§ **About this task**:
Reproduce the lines below word for word, leaving out the pictures.

═════ Provided records ═════

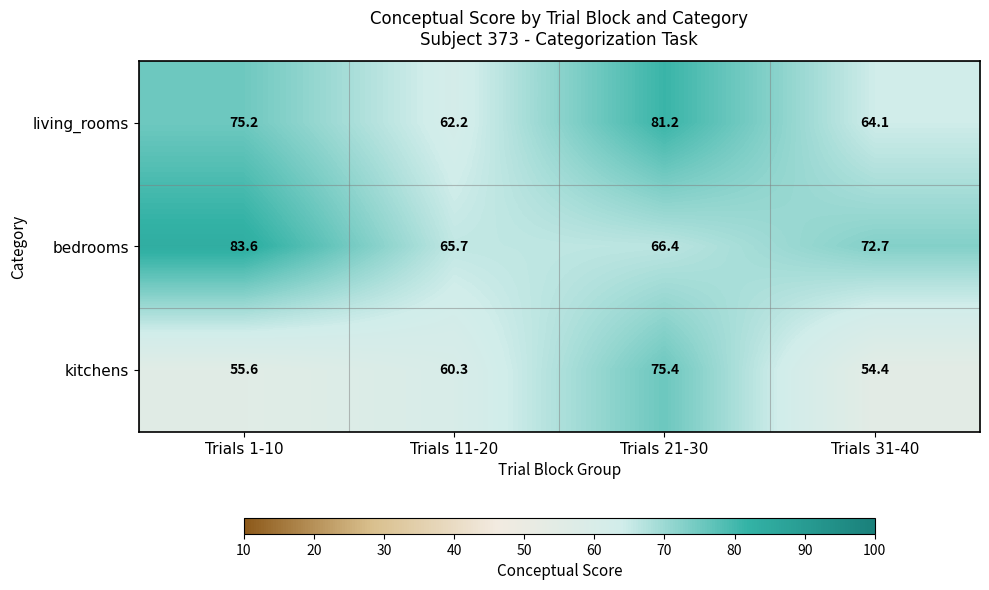

Rank the series at Trials 31-40 from highest to lowest value.

bedrooms, living_rooms, kitchens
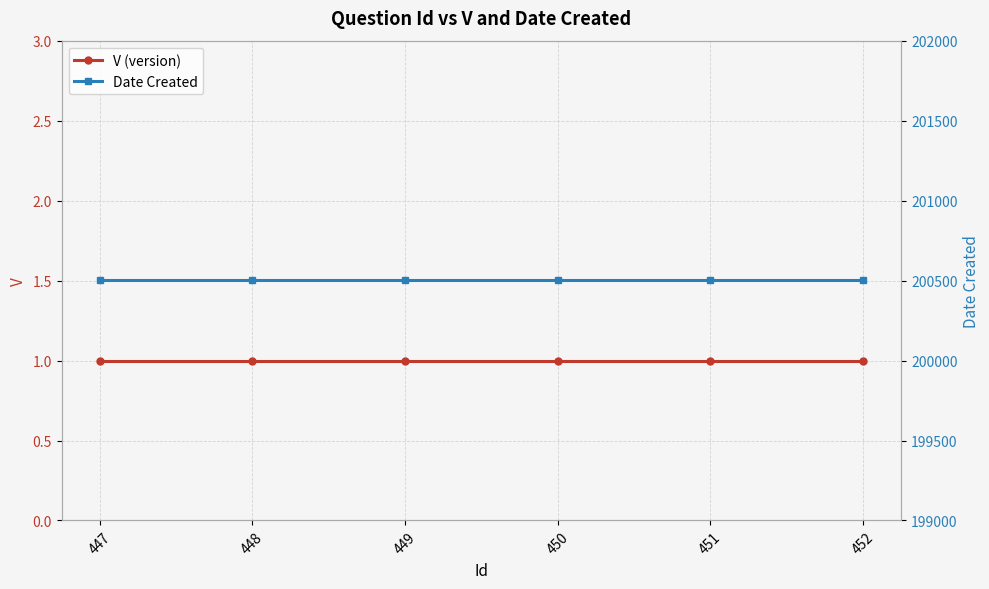

Which series has the largest range (max minus min)?

V (version)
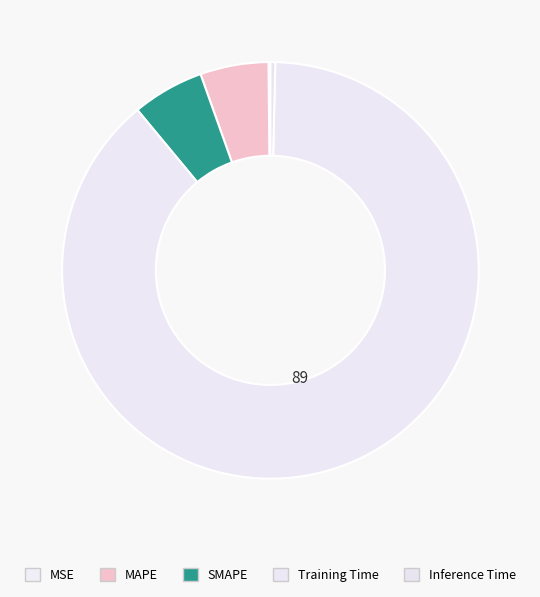

Which slice is the smallest?

MSE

═════

§ **Written answer**:
Rank the series at Trials 31-40 from highest to lowest value.

bedrooms, living_rooms, kitchens

Which series has the largest range (max minus min)?

V (version)

Which slice is the smallest?

MSE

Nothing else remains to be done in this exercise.